Aim of the task -> Can you copy out every one of the items below, line by line and word for word, without changing anything?

Records for processing ->
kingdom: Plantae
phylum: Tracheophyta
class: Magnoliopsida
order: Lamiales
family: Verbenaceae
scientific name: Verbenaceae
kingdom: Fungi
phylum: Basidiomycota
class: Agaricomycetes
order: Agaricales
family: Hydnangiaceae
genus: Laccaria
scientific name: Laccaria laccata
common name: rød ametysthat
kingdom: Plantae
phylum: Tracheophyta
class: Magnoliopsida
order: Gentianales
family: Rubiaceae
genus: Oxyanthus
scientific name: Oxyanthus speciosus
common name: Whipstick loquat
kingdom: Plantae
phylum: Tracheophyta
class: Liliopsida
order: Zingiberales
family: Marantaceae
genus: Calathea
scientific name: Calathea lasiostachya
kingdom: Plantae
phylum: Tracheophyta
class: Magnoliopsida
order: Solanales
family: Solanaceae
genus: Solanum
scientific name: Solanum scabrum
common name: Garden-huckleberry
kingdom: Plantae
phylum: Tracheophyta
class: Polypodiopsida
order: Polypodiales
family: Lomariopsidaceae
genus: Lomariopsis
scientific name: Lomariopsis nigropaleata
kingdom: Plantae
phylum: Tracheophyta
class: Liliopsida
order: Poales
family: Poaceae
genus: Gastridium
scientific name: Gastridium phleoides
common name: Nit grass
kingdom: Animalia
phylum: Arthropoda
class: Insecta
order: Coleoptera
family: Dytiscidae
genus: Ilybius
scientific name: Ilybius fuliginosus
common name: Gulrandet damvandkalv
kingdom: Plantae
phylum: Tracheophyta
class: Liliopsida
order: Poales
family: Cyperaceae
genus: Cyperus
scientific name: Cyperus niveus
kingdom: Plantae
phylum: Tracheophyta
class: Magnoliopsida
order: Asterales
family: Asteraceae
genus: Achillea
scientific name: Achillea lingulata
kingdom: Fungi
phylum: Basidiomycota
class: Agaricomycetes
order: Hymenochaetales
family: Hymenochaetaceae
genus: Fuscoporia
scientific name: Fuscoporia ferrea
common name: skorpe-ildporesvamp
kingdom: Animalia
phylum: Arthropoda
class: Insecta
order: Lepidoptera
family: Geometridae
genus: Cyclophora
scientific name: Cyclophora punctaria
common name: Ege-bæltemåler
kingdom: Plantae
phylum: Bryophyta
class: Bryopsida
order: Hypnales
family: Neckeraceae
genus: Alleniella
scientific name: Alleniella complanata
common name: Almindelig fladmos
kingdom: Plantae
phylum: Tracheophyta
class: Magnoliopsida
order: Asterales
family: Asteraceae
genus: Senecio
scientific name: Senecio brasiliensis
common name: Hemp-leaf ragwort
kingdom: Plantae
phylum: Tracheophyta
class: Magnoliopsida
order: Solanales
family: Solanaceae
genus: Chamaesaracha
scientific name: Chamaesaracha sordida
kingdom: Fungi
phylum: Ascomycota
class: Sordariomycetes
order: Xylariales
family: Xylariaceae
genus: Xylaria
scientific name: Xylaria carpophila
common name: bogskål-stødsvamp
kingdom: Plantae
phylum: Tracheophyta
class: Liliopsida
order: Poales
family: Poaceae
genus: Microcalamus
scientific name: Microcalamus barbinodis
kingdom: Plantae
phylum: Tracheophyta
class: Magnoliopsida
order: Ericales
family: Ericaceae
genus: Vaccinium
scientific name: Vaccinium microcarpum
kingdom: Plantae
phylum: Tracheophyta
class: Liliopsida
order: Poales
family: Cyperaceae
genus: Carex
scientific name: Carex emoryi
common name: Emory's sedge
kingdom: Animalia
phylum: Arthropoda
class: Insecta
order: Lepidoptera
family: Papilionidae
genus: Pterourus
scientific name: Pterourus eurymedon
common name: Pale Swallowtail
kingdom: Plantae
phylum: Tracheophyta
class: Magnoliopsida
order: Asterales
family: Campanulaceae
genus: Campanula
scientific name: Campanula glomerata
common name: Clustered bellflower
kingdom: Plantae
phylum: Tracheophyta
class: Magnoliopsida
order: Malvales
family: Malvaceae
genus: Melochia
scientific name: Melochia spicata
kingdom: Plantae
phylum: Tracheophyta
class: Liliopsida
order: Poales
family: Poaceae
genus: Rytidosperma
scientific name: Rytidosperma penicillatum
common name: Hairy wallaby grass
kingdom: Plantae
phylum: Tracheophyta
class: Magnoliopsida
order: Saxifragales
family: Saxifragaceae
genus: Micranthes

The answer ->
kingdom: Plantae
phylum: Tracheophyta
class: Magnoliopsida
order: Lamiales
family: Verbenaceae
scientific name: Verbenaceae
kingdom: Fungi
phylum: Basidiomycota
class: Agaricomycetes
order: Agaricales
family: Hydnangiaceae
genus: Laccaria
scientific name: Laccaria laccata
common name: rød ametysthat
kingdom: Plantae
phylum: Tracheophyta
class: Magnoliopsida
order: Gentianales
family: Rubiaceae
genus: Oxyanthus
scientific name: Oxyanthus speciosus
common name: Whipstick loquat
kingdom: Plantae
phylum: Tracheophyta
class: Liliopsida
order: Zingiberales
family: Marantaceae
genus: Calathea
scientific name: Calathea lasiostachya
kingdom: Plantae
phylum: Tracheophyta
class: Magnoliopsida
order: Solanales
family: Solanaceae
genus: Solanum
scientific name: Solanum scabrum
common name: Garden-huckleberry
kingdom: Plantae
phylum: Tracheophyta
class: Polypodiopsida
order: Polypodiales
family: Lomariopsidaceae
genus: Lomariopsis
scientific name: Lomariopsis nigropaleata
kingdom: Plantae
phylum: Tracheophyta
class: Liliopsida
order: Poales
family: Poaceae
genus: Gastridium
scientific name: Gastridium phleoides
common name: Nit grass
kingdom: Animalia
phylum: Arthropoda
class: Insecta
order: Coleoptera
family: Dytiscidae
genus: Ilybius
scientific name: Ilybius fuliginosus
common name: Gulrandet damvandkalv
kingdom: Plantae
phylum: Tracheophyta
class: Liliopsida
order: Poales
family: Cyperaceae
genus: Cyperus
scientific name: Cyperus niveus
kingdom: Plantae
phylum: Tracheophyta
class: Magnoliopsida
order: Asterales
family: Asteraceae
genus: Achillea
scientific name: Achillea lingulata
kingdom: Fungi
phylum: Basidiomycota
class: Agaricomycetes
order: Hymenochaetales
family: Hymenochaetaceae
genus: Fuscoporia
scientific name: Fuscoporia ferrea
common name: skorpe-ildporesvamp
kingdom: Animalia
phylum: Arthropoda
class: Insecta
order: Lepidoptera
family: Geometridae
genus: Cyclophora
scientific name: Cyclophora punctaria
common name: Ege-bæltemåler
kingdom: Plantae
phylum: Bryophyta
class: Bryopsida
order: Hypnales
family: Neckeraceae
genus: Alleniella
scientific name: Alleniella complanata
common name: Almindelig fladmos
kingdom: Plantae
phylum: Tracheophyta
class: Magnoliopsida
order: Asterales
family: Asteraceae
genus: Senecio
scientific name: Senecio brasiliensis
common name: Hemp-leaf ragwort
kingdom: Plantae
phylum: Tracheophyta
class: Magnoliopsida
order: Solanales
family: Solanaceae
genus: Chamaesaracha
scientific name: Chamaesaracha sordida
kingdom: Fungi
phylum: Ascomycota
class: Sordariomycetes
order: Xylariales
family: Xylariaceae
genus: Xylaria
scientific name: Xylaria carpophila
common name: bogskål-stødsvamp
kingdom: Plantae
phylum: Tracheophyta
class: Liliopsida
order: Poales
family: Poaceae
genus: Microcalamus
scientific name: Microcalamus barbinodis
kingdom: Plantae
phylum: Tracheophyta
class: Magnoliopsida
order: Ericales
family: Ericaceae
genus: Vaccinium
scientific name: Vaccinium microcarpum
kingdom: Plantae
phylum: Tracheophyta
class: Liliopsida
order: Poales
family: Cyperaceae
genus: Carex
scientific name: Carex emoryi
common name: Emory's sedge
kingdom: Animalia
phylum: Arthropoda
class: Insecta
order: Lepidoptera
family: Papilionidae
genus: Pterourus
scientific name: Pterourus eurymedon
common name: Pale Swallowtail
kingdom: Plantae
phylum: Tracheophyta
class: Magnoliopsida
order: Asterales
family: Campanulaceae
genus: Campanula
scientific name: Campanula glomerata
common name: Clustered bellflower
kingdom: Plantae
phylum: Tracheophyta
class: Magnoliopsida
order: Malvales
family: Malvaceae
genus: Melochia
scientific name: Melochia spicata
kingdom: Plantae
phylum: Tracheophyta
class: Liliopsida
order: Poales
family: Poaceae
genus: Rytidosperma
scientific name: Rytidosperma penicillatum
common name: Hairy wallaby grass
kingdom: Plantae
phylum: Tracheophyta
class: Magnoliopsida
order: Saxifragales
family: Saxifragaceae
genus: Micranthes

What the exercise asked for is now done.